Selected excerpt —

══════════

For their analyses, the researchers rely on different methods and devices, such as gas chromatography and mass spectrometry; these enable them to carry out simulated exposure studies in real-life situations to detect and quantify the substances being emitted. In other words, the researchers determine how much is being emitted in normal use. In short: the analytical requirements are high. The detection methods must cover as broad a spectrum of chemical substances as possible, since odourants are not a chemically uniform group. Their only commonality is that they are volatile. In addition, the analysis must differentiate between odour-active and -inactive substances. Machine detectors are only partly capable of achieving this, the human nose is still irreplaceable.

Follow your nose

Weekly sensory training sessions are held at Fraunhofer IVV to train test subjects on becoming odour experts. The test subjects are given samples in odourless glass containers. The sensor panel sets characteristic odour attributes for each sample; in a second sensory session, it evaluates them against reference compounds on a predetermined scale. The overall intensity and the personal preference or dislike of an odour impression is evaluated, with the mean values of the evaluations being used to summarize an odour profile.

Philipp Denk researches all types of adhesive components. His current focus is the acrylic adhesive group, following which he will analyze physio tapes, some of which also contain odor-intensive compounds. “A globalized market and an ever-growing e-commerce sector is a major challenge for the official testing authorities – regarding the wide range of products they must test for hazardous components. That’s why we’re developing new technologies in order to support quality control and official entities and allow decentralization of the testing of products for hazardous substances.”

══════════

Dataset excerpts
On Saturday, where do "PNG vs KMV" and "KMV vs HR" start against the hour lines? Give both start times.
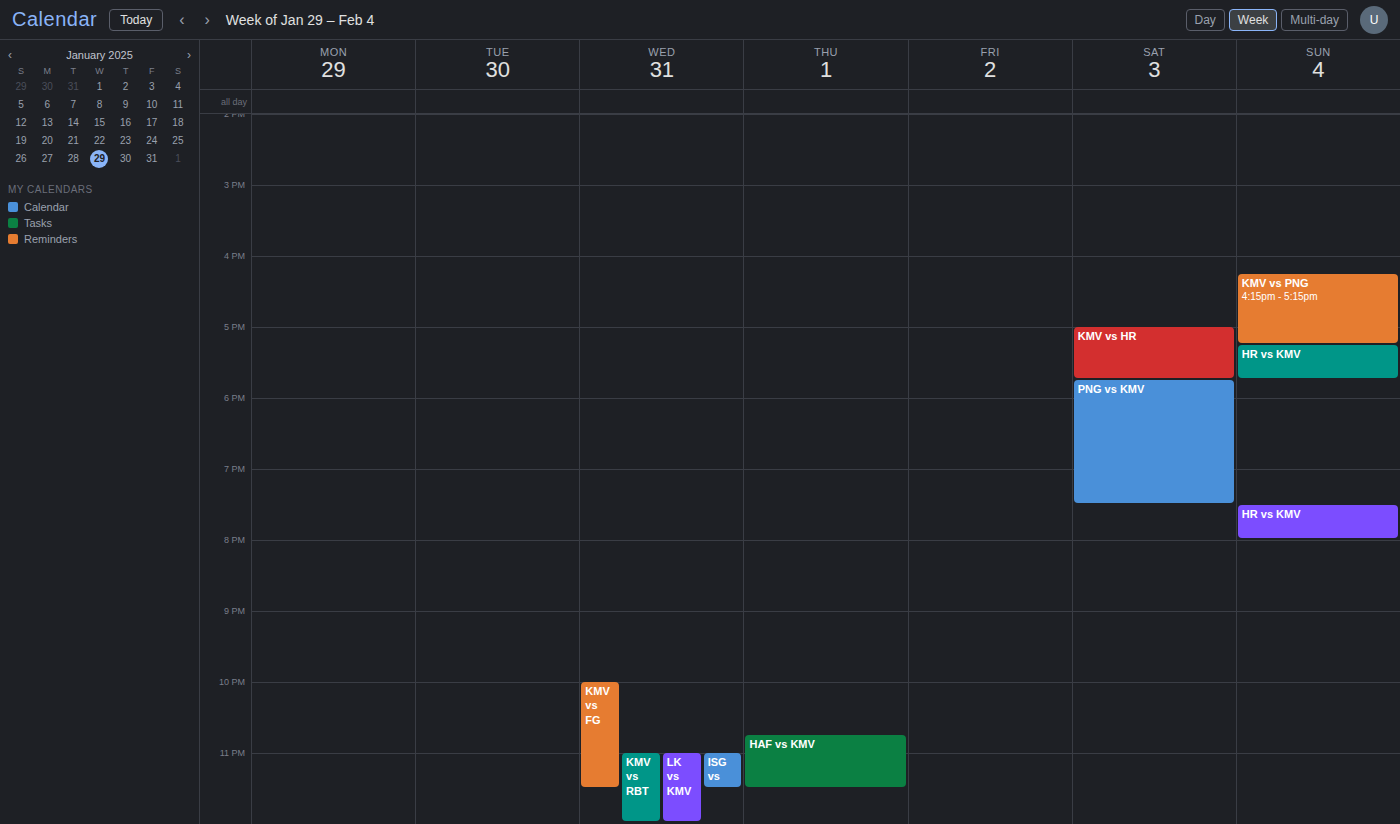
"PNG vs KMV": 5:45 PM, neither: three quarters of the way from the 5 PM line to the 6 PM line. "KMV vs HR": 5:00 PM, exactly on the 5 PM line.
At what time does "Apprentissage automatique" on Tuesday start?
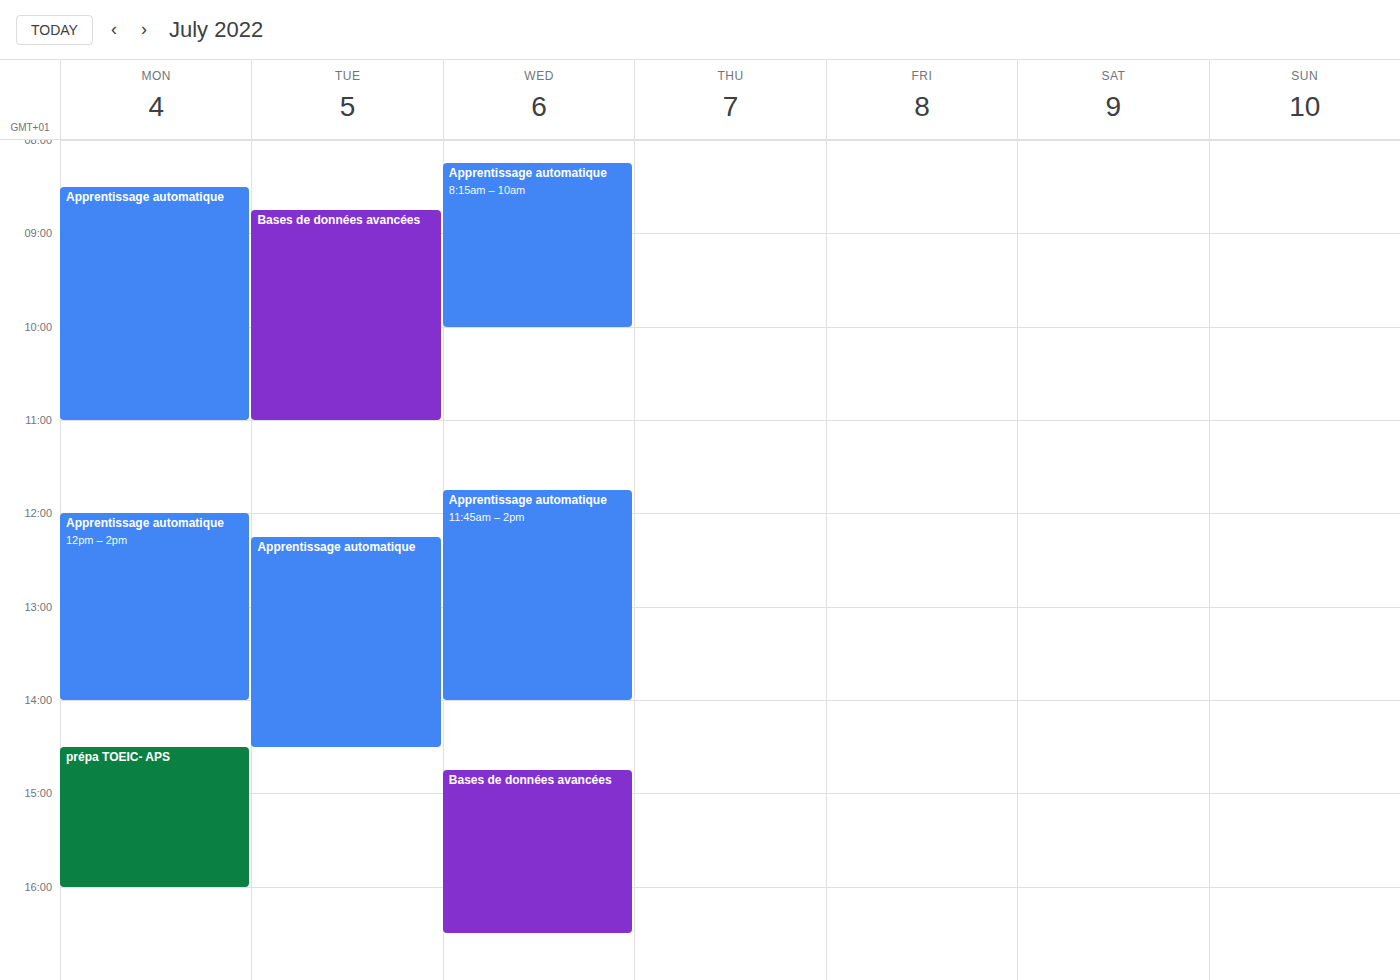
12:15 PM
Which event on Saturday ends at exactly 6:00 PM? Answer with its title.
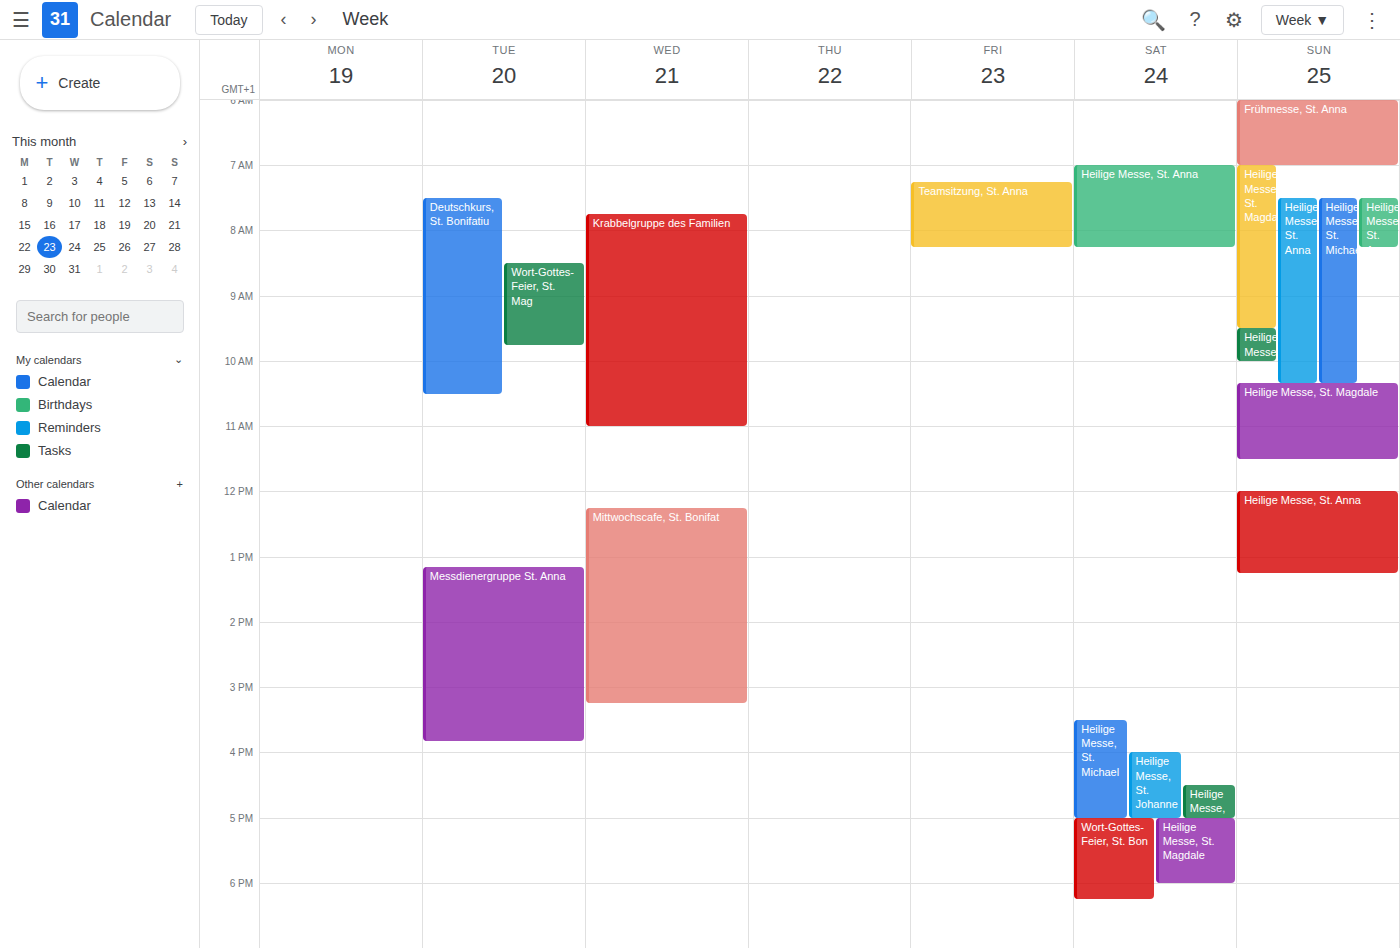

══════════

Description of the task —
According to the excerpt on odor analysis, what is the only thing odorants have in common?

Full answer —
They are volatile.